Consignes:
1) D'après le texte sur le hygge, quel avantage offre le Uludag de la Viktoriagade ?
2) Poursuivez le texte sur le hygge à partir de sa dernière phrase.

Extrait:
········
Nous prenons un kebab à emporter au Uludag de la Viktoriagade, truc sans prétention mais qui a l'avantage de proposer des durums pleins de légumes. Nous partons le dévorer au Vesterbro Søfront. C'est extrêmement agréable. Une mouette nous dit qu'elle est ARCHI-mignonne, car elle aimerait bien une part non négligeable du repas. Et c'est vrai qu'elle est chou ! Cela me fait parler du hygge.
Idée reçue numéro 6 : Les danois sont de gros glandeurs ! On ne pourrait leur reprocher. Quand il s'agit de travailler, ils sont sérieux et bosseurs. Quand il s'agit de glandouiller, ils font ça avec soin. Ils ont un climat assez froid et venteux une bonne partie de l'année.
La pratique du hygge [rester positif lors des longs hivers danois] consiste à allumer des bougies, avoir un habitat super chaleureux, soigné, accueillant. On y boit des øl, on y est bien. La période printanière donne l'impression que le moindre morceau de muret sert de hygge. Marche d'escalier, tables à foison, rebord de canal, les gens se mettent ensemble par petits poquets et sont bien. Ce mode de vie hyggelig est difficile à saisir car il est informel. On voit peu de touristes danois car ils sont bien chez eux, au contraire des allemands.
········
Jeu de données:
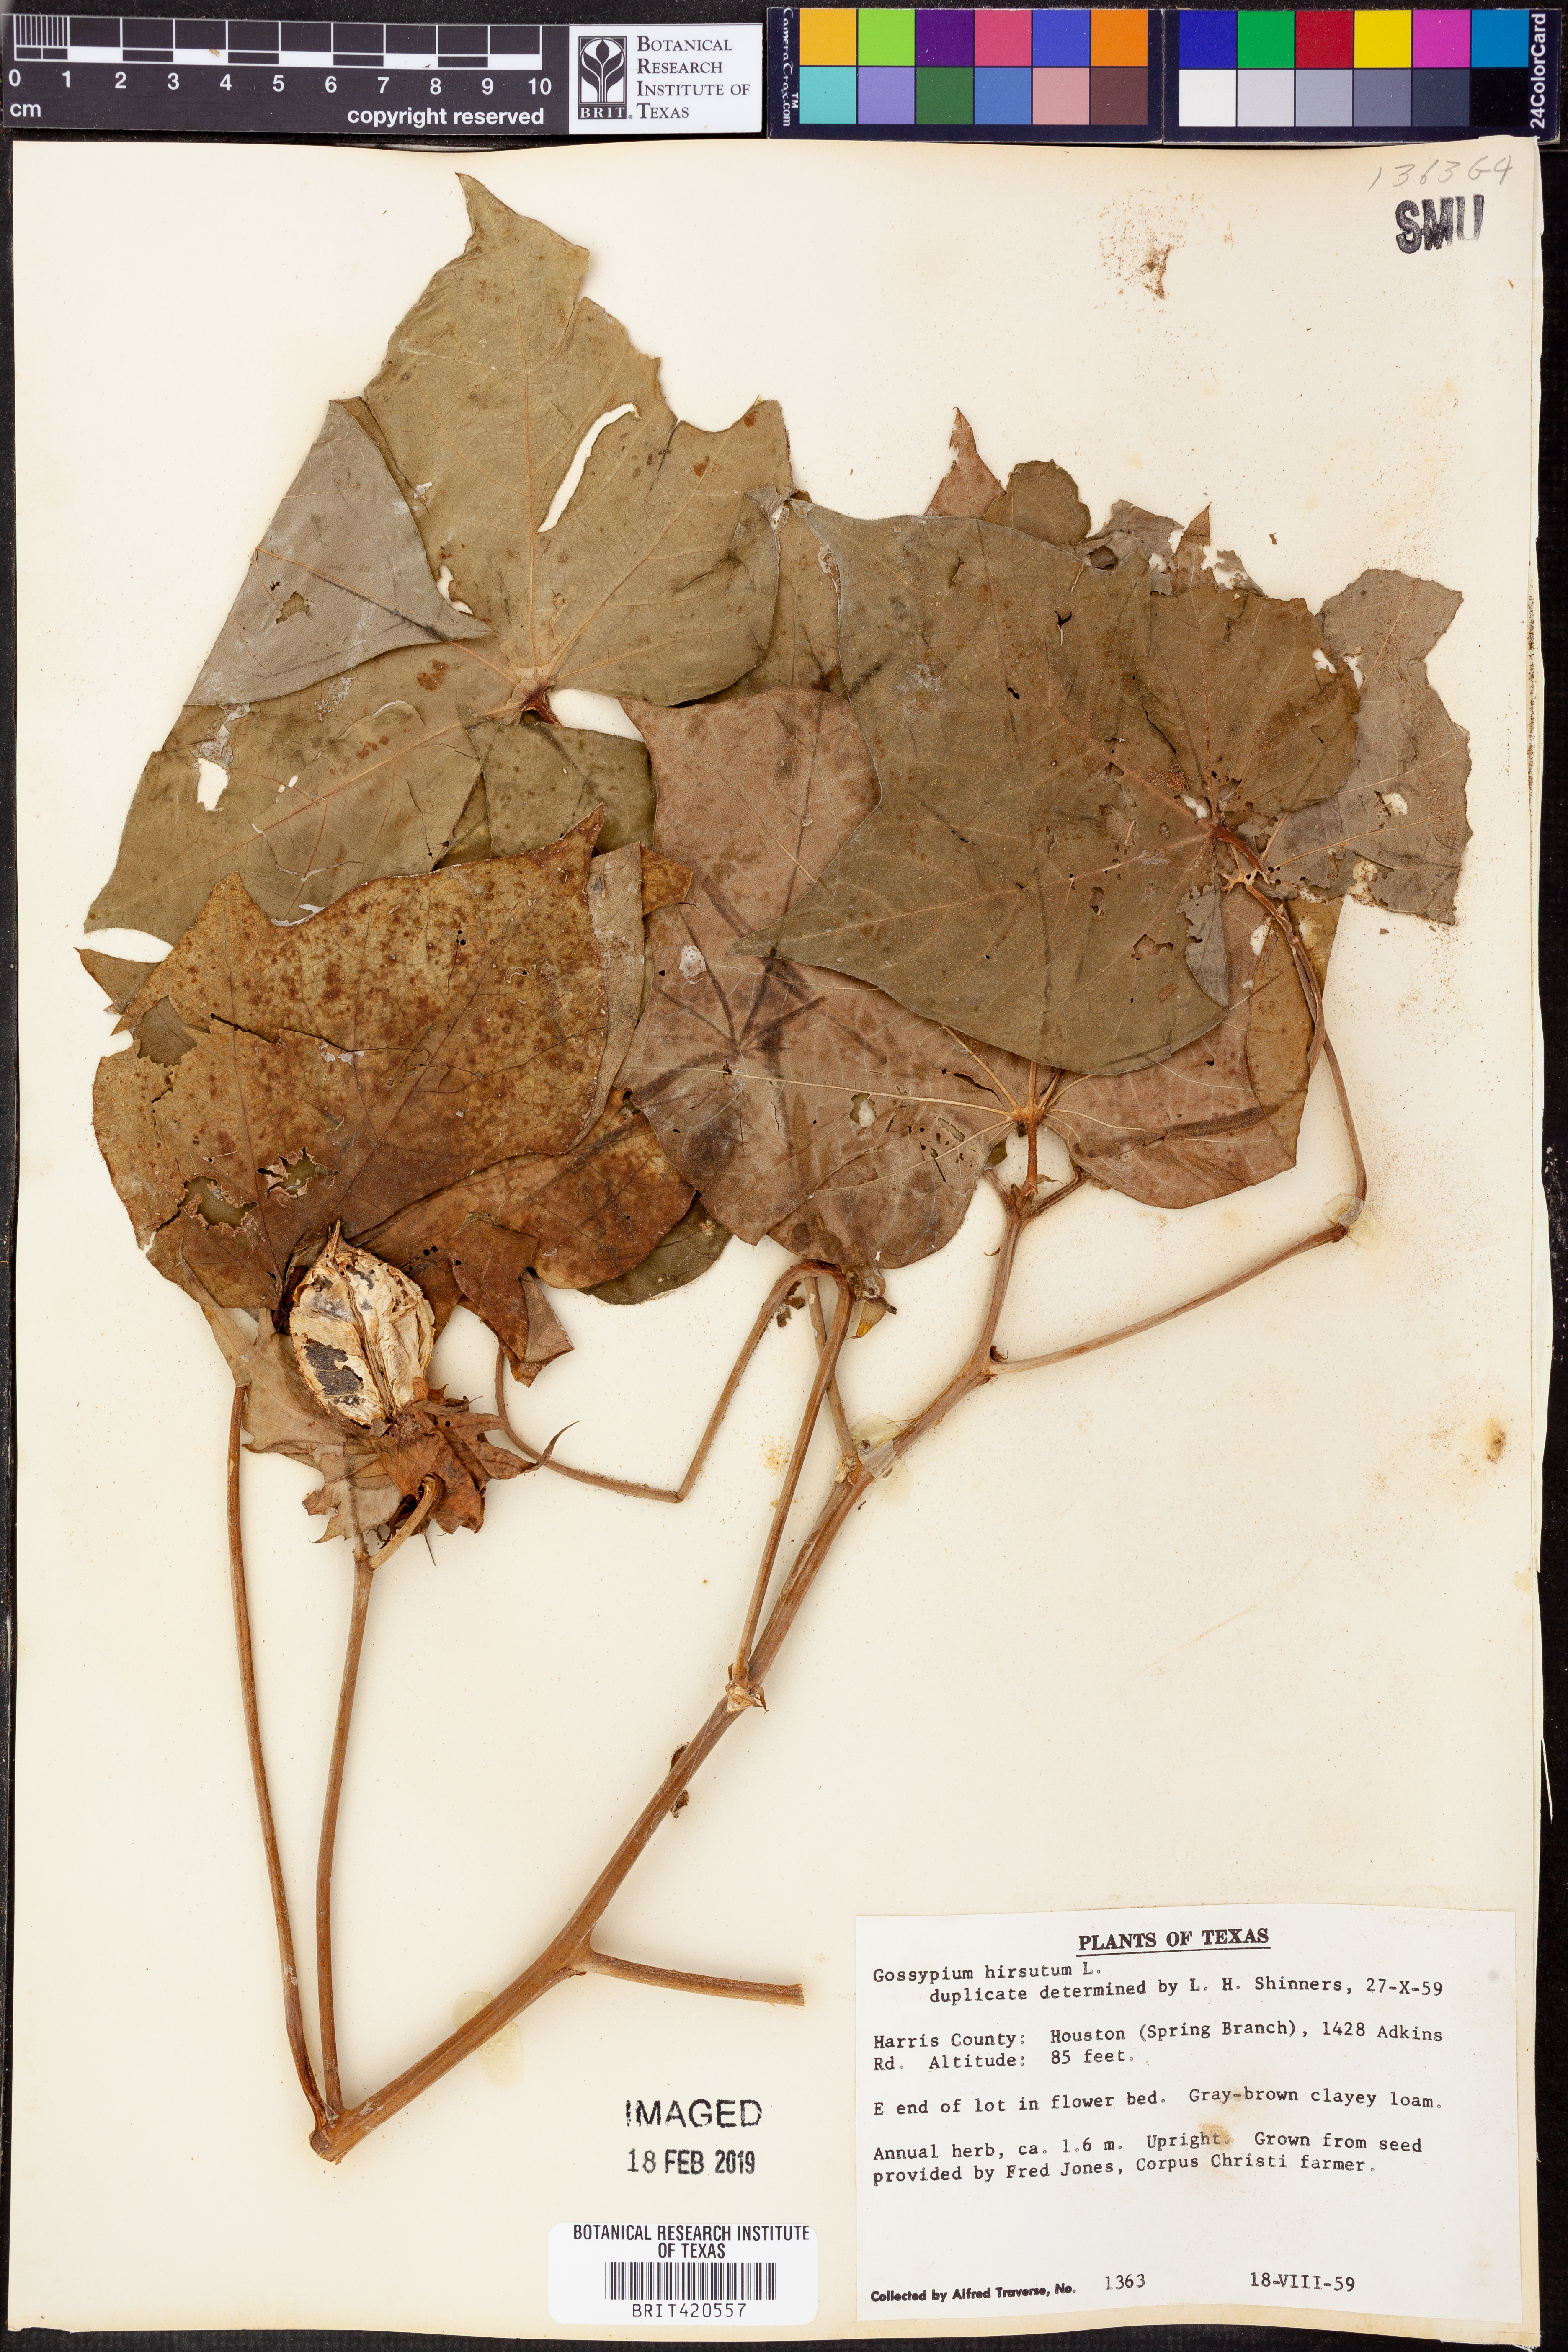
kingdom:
········
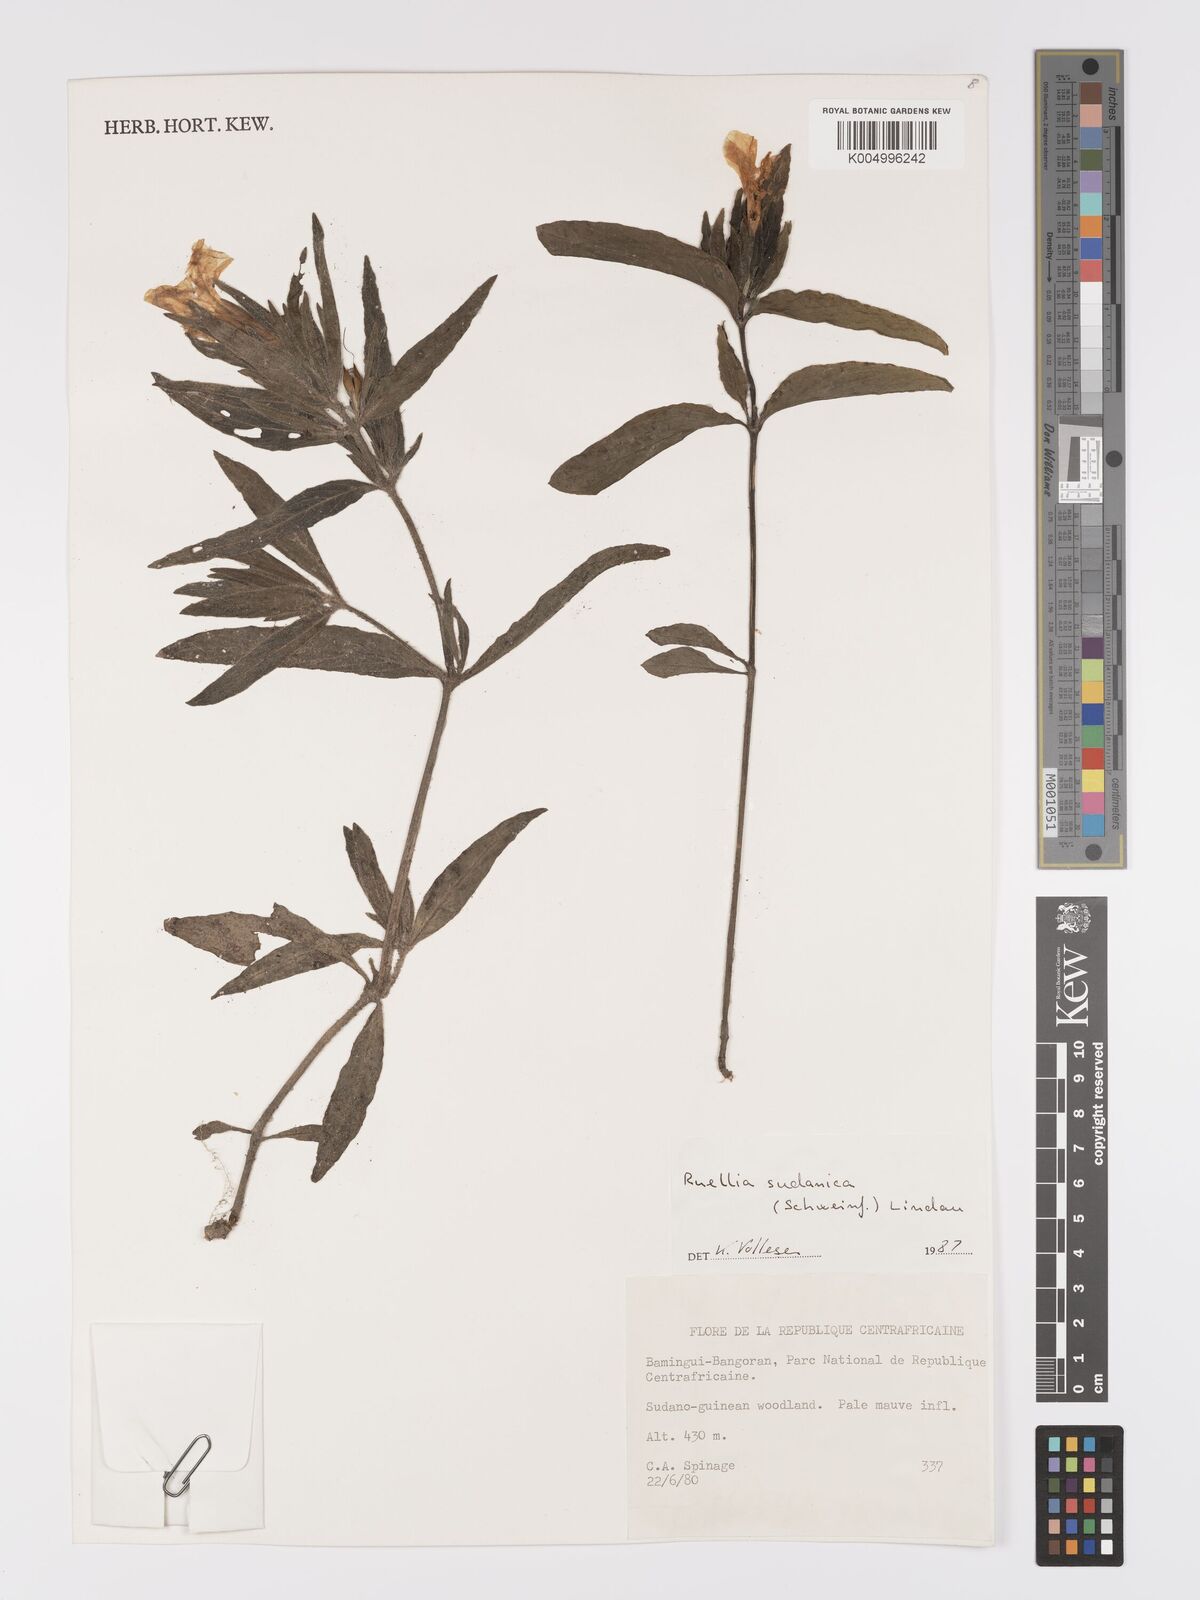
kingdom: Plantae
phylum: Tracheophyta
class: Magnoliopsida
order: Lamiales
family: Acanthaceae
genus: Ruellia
········
Réponses:
1) Il propose des durums pleins de légumes.

2)
Du coup là où nous sommes, c'est à ce point bien que c'est un conte de fées, encore ! Couleurs, apaisement, ensemble, harmonie. Ca fait un peu penser à cette ambiance du bord du lac à Louvain-La-Neuve, où l'on glande avec le thé ou la Cara tous ensemble, une des rares choses qui va me manquer ici. Réellement Copenhague offre quelque chose de différent de Malmö, même si de tout cela nous n'avons fait qu'effleurer - à peine à vrai dire - la vérité.
Nous migrons brièvement sur le centre-ville, puis afin de ne pas faire comme la veille (c'était quand même éreintant), allons un peu plus tôt au squat. Tout est très bien. Nuit 3,5 étoiles.Jeudi
La ville est déserte car c'est férié, c'est le jeudi saint (Skærtorsdag). Nous prenons une douche de clochard dans un wc près du Langebro. Ca fait du bien de faire un shampoo ! Nous visitons le centre-centre car nous avons toujours circulé autour. Nous passons par le palais, le Christiansborg Slot, puis rejoignons Rådhuspladsen. J'aurais quasiment tendance à dire que tout cela est dispensable. Des flots de tourismes de masse parcourent l'axe commercial linéaire de Rådhushaven à la petite sirène. Une rue à côté égale plus rien. Soit passons, c'est bien comme ça. Ils sont dans ce secteur restreint, allons ailleurs.
Nous prenons une nouille express à Nytorv, puis à l'arrache, partons prendre notre Flixbus à midi. Le départ est tout aussi anarchique que l'aller. C'est une confusion géante.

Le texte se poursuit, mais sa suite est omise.